“This you should grasp: All arts have length and measure. Whatever you undertake, use deliberation. In earnest or in play, be of good cheer and vitality, so you may be attentive and with good courage ponder what action you should take, so that none may touch you, since good courage and strength make your enemies hesitate.”
– Johannes Liechtenauer, The Zettel
The art of the sword is alive and well in the modern era. Small revivalist groups—mostly eccentrics and academics—found a renewed interest in medieval martial arts as recently as the 19th century, when swordsmanship was still a vital tool in the repertoire of military men and aristocratic gentlemen alike. The Victorian obsession with medieval aesthetic brought such interests into vogue, if not mainstream popularity. Though once a niche interest, the advent of the internet in the 1990’s allowed HEMA (Historical European Martial Arts) to really take off, undergoing a renaissance that endures to this day. HEMA groups can be found across Europe, North America, and Australia, and are comprised of dedicated teachers and students who exchange a working knowledge of late medieval fighting manuals, with the earliest dating to the latter half of the 14th century.
The interplay between HEMA and mainstream academia is only growing stronger as the discipline (sport for some, practice for others) continues to produce passionate experts who have dedicated their time to furthering our knowledge of a raft of late medieval and Renaissance texts. It is in this spirit that we are pleased to announce that Kent’s own Thanet Fecht Schule will be running a workshop at MEMS Festival 2018. In addition to the hands-on, hour long introduction to longsword and dagger, Jason Hulott—the club’s leader—will be giving a lecture on German combat manuscripts from the 13th to 15th century.
We visited Jason at their weekly club meeting in Broadstairs and asked him a couple questions.
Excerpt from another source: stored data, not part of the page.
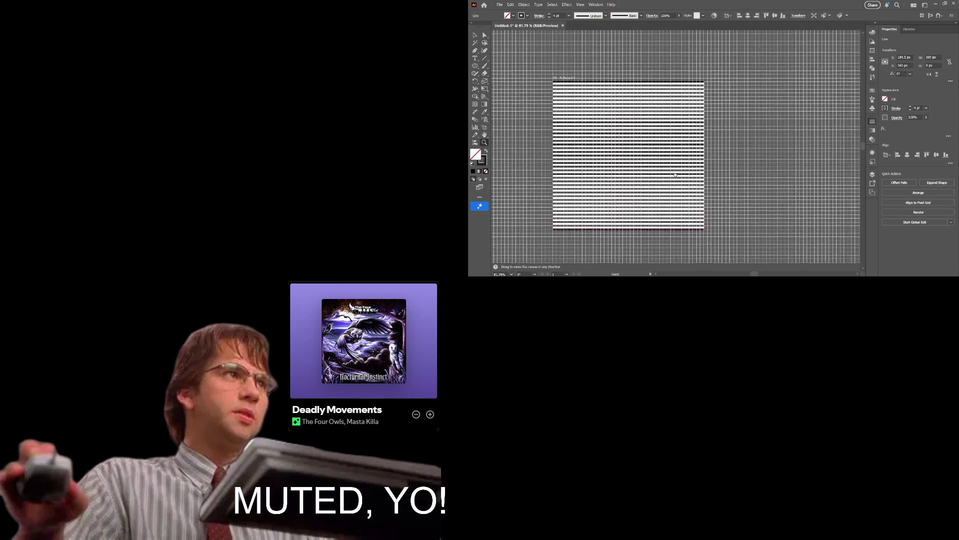
key(z)
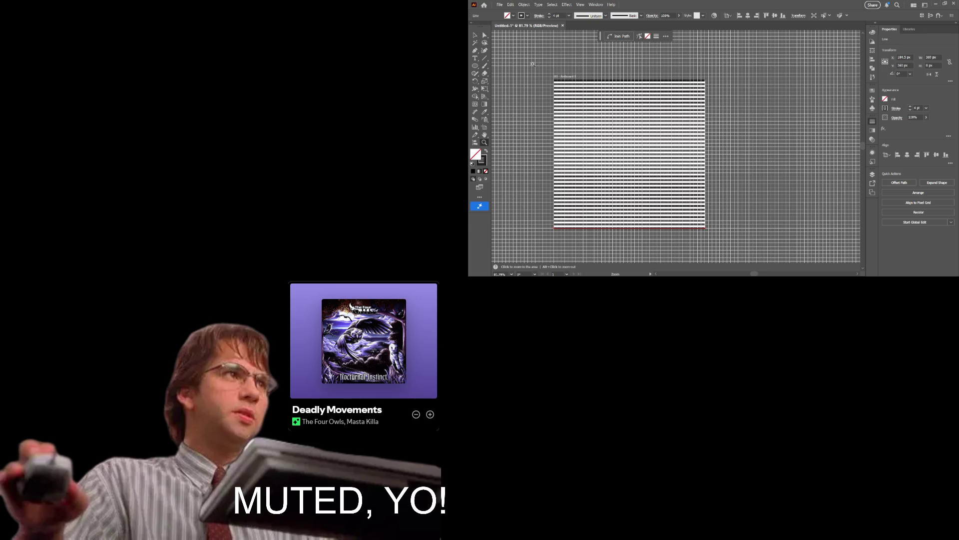
drag(532, 64, 603, 198)
key(v)
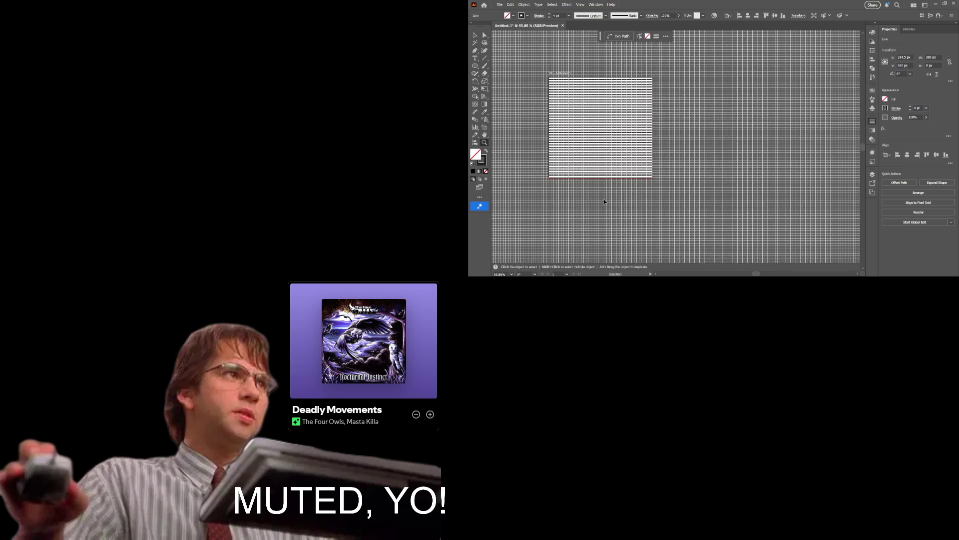
click(604, 201)
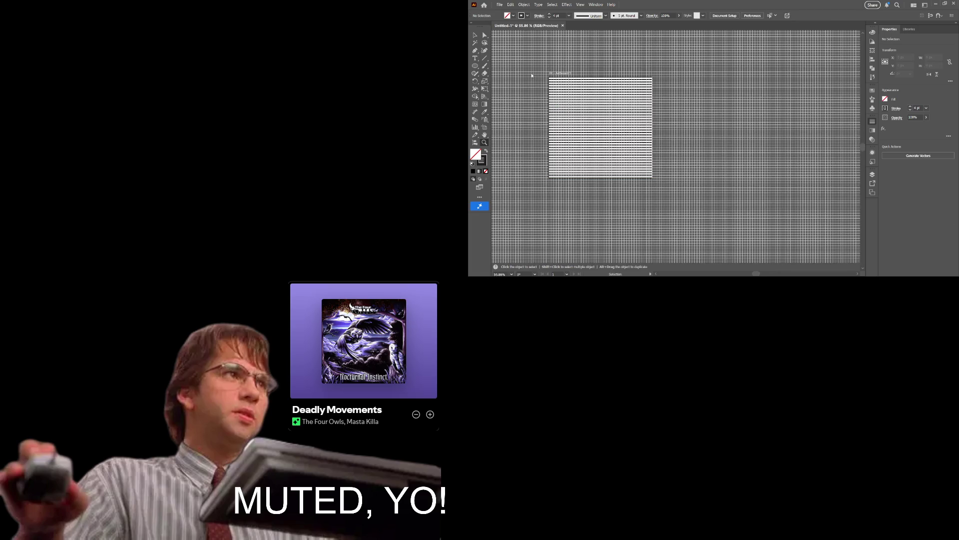
key(z)
scroll(588, 115, up, 2)
scroll(587, 130, left, 3)
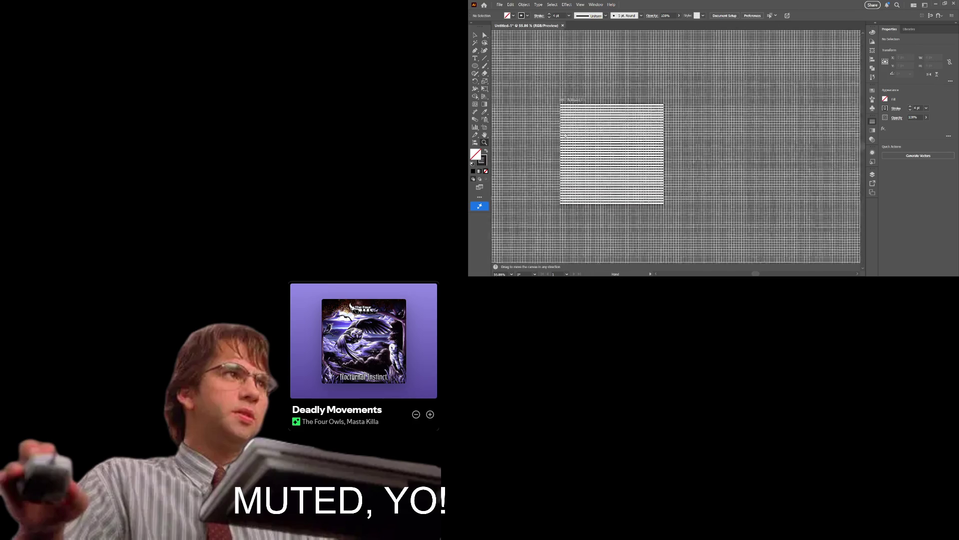
scroll(587, 133, up, 2)
scroll(594, 145, down, 2)
scroll(595, 145, left, 3)
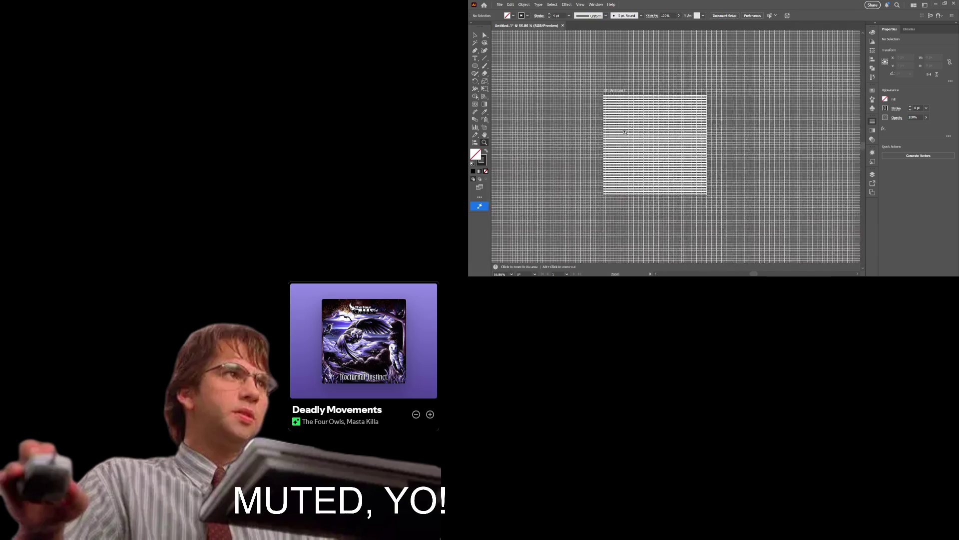
key(v)
scroll(605, 161, left, 1)
scroll(619, 157, up, 1)
scroll(635, 156, up, 1)
key(z)
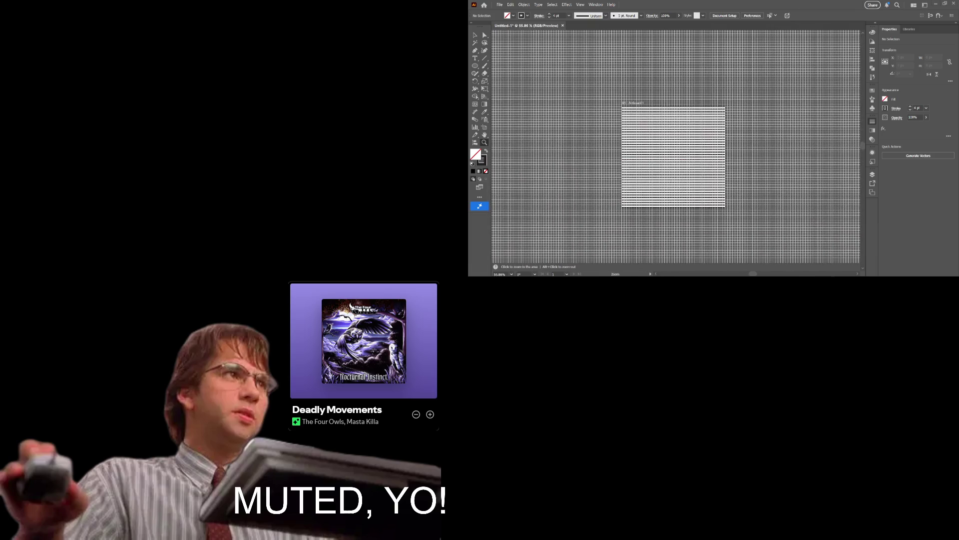
click(638, 150)
scroll(660, 152, right, 2)
click(674, 153)
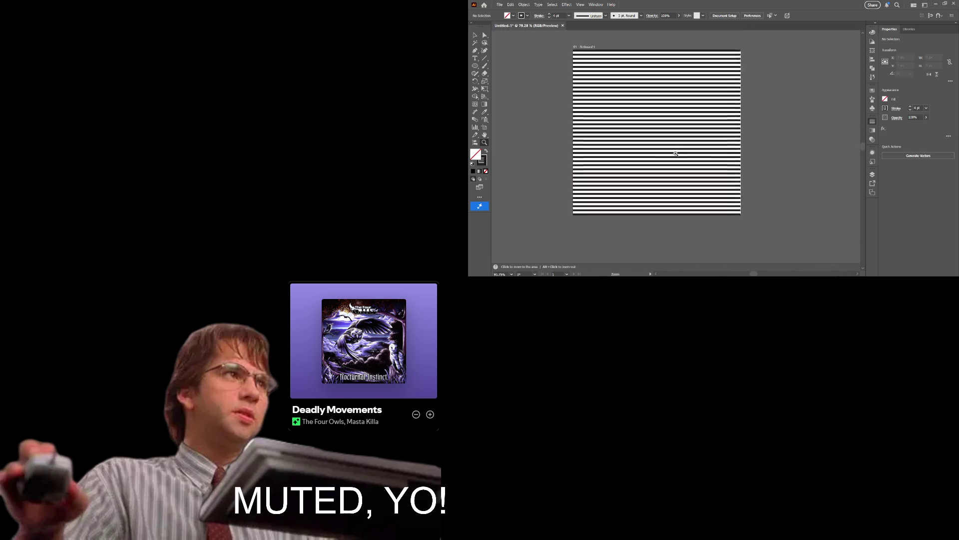
key(ctrl+apostrophe)
key(v)
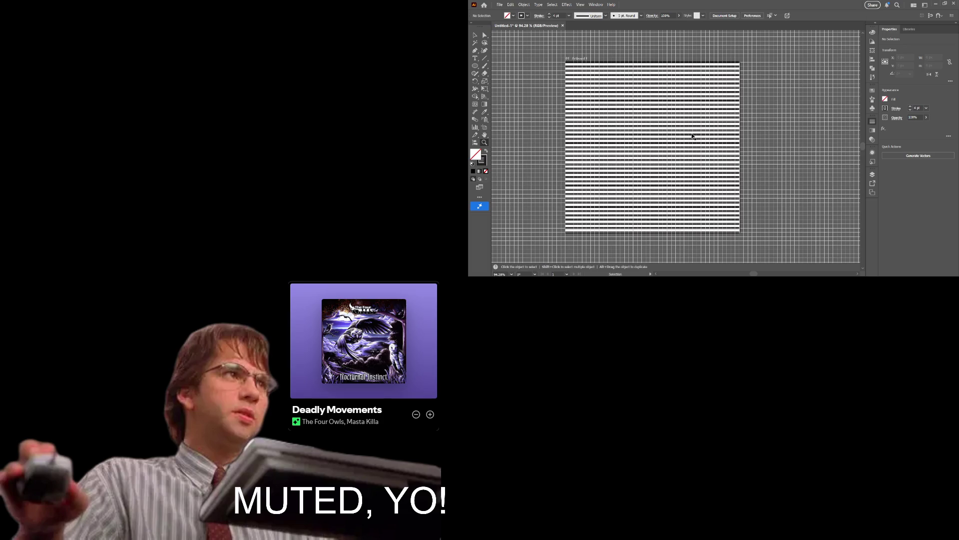
key(ctrl+apostrophe)
key(z)
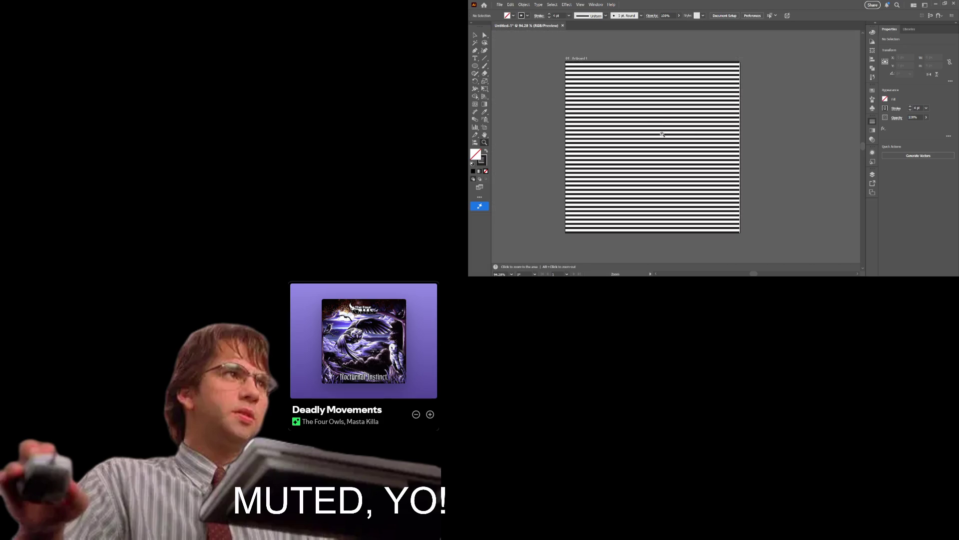
key(h)
mouse_move(662, 134)
mouse_down()
mouse_move(653, 119)
mouse_move(518, 133)
mouse_up()
key(z)
key(h)
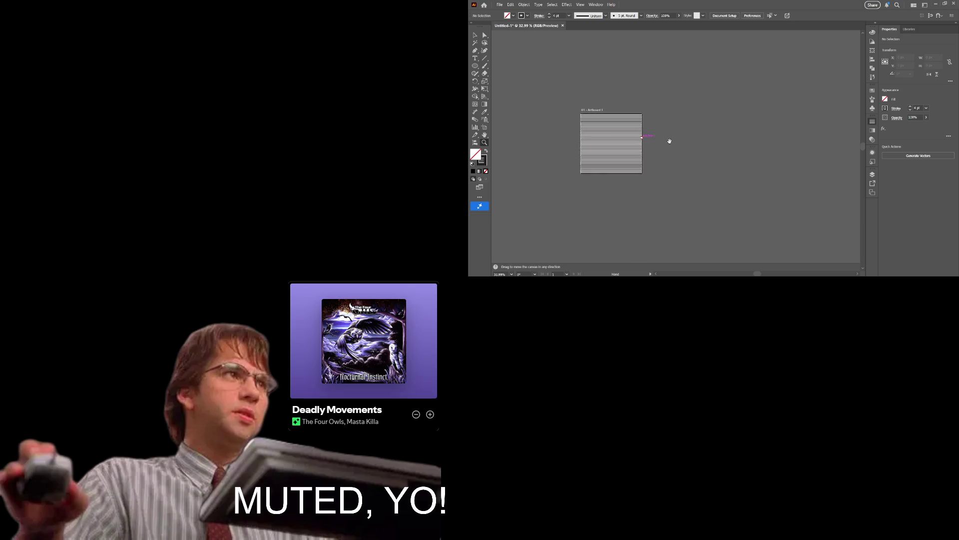
drag(670, 141, 693, 143)
key(z)
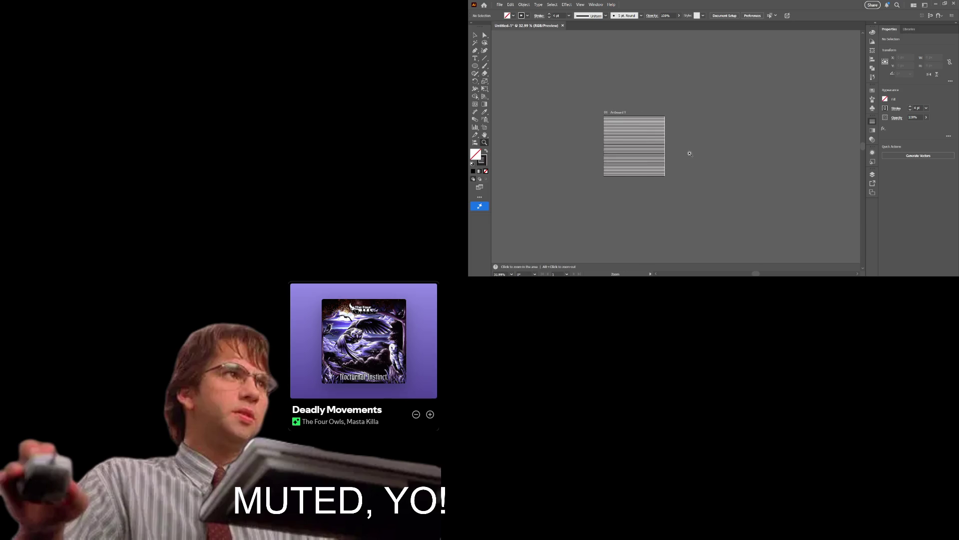
drag(634, 138, 683, 144)
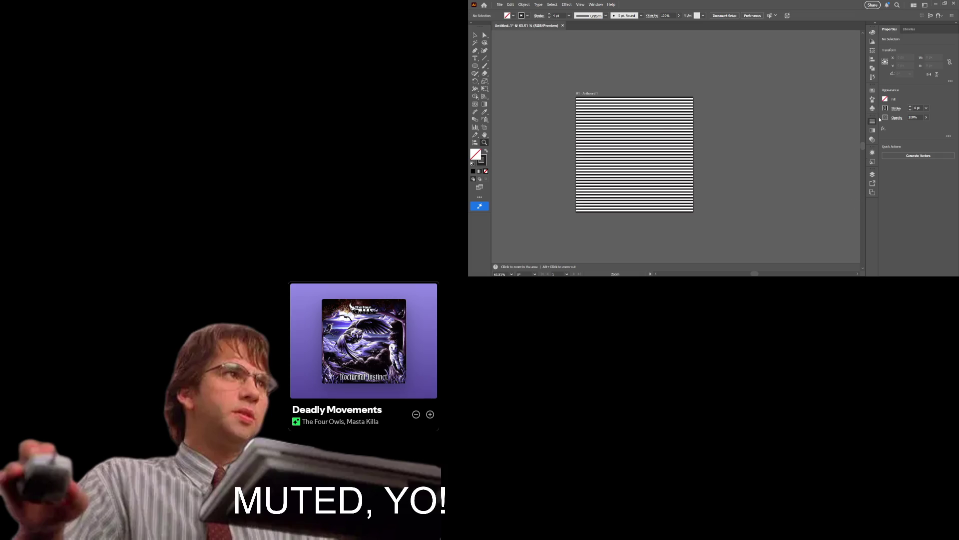
Select all stripe lines and try a 7 pt stroke, then 3 pt.
click(911, 107)
key(ctrl+a)
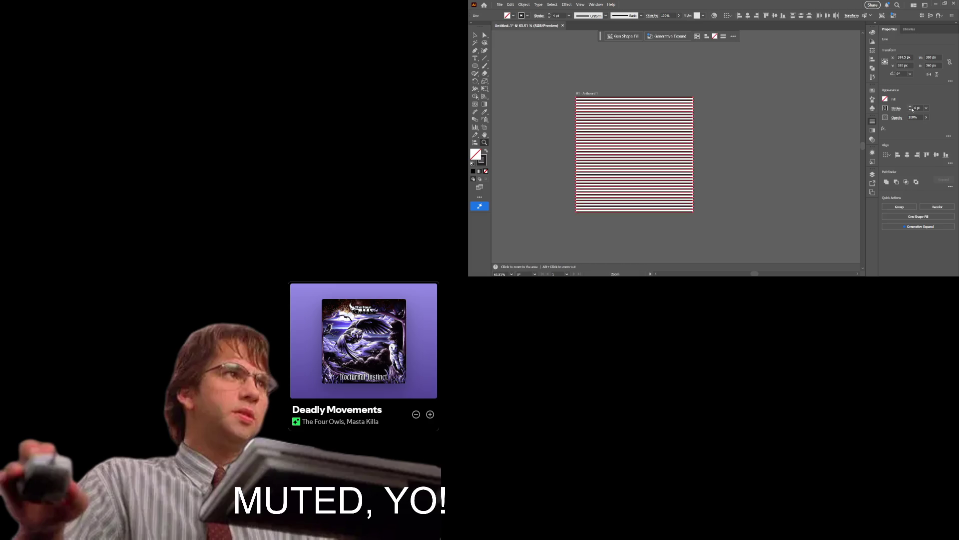
click(911, 107)
click(911, 107)
click(910, 107)
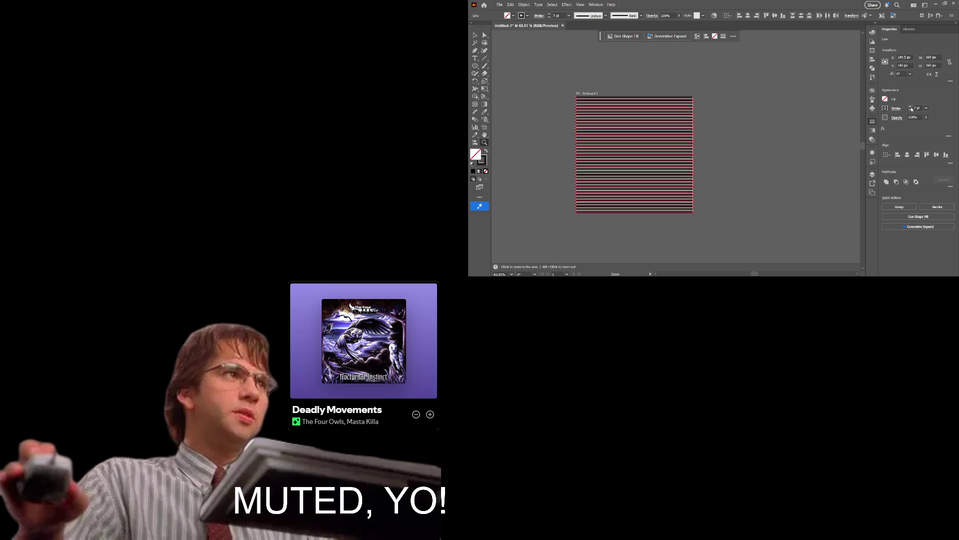
click(910, 110)
click(910, 111)
click(911, 110)
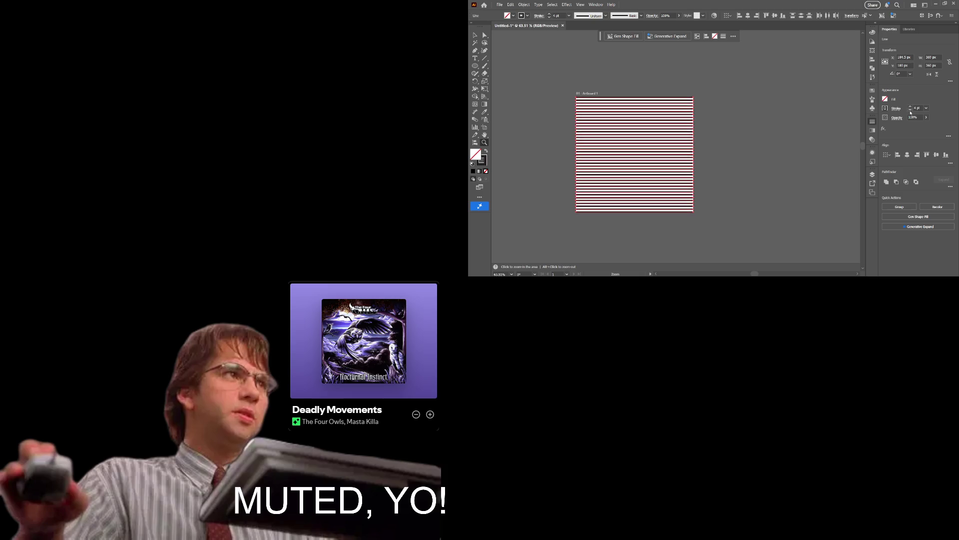
click(910, 111)
click(910, 111)
click(910, 111)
For the uninitiated, what is HEMA?
Jason: HEMA—Historical European Martial Arts—is a collective name for weapon based and unarmed based training systems that have been documented and taught from as early as the early medieval period. As much as most people know there are eastern martial arts, there is now documentary evidence from across Europe that systems were developed for military, courtly and civilian use. There are systems from Germany, Italy, Spain, Portugal, and the UK.
HEMA has seen a surge in popularity in recent years, what do you think attracts people to the practice?
Jason: I think the fascination with swords combined with the access to manuscripts has really opened up this area. It is huge and growing every day as people research and recode these manuscripts and then try to interpret them. There is something for everyone. There is the historical aspect, the research, the training and the combat elements.
Could you describe the disciplines you train in at Thanet Fecht School?
Jason: We follow the German historical tradition of Johannes Liechtenauer. This is the early part of the German system and dates from around 1380. Weapons-wise the system covers longsword, dagger, staff, poleaxe, messer (long knife), sword and buckler, and ringen (wrestling). Our main practice is longsword, then dagger and messer.
What can people expect at the workshop you’ll be running at MEMS Fest?
Jason: At MEMS Fest I want to give participants a look at the systems and how it would work in real terms. As it is a small workshop it will be single practice, learning how to cut and parry. We will explore the five meisterhau and four hangings which form the cornerstone of the system.
The tentative date for the Thanet Fecht Schule HEMA Workshop is Saturday, June 16th. There will be room for fifteen participants on a first come, first served basis when registration opens. In the event that the workshop spaces fill up, seating will be provided for audience members.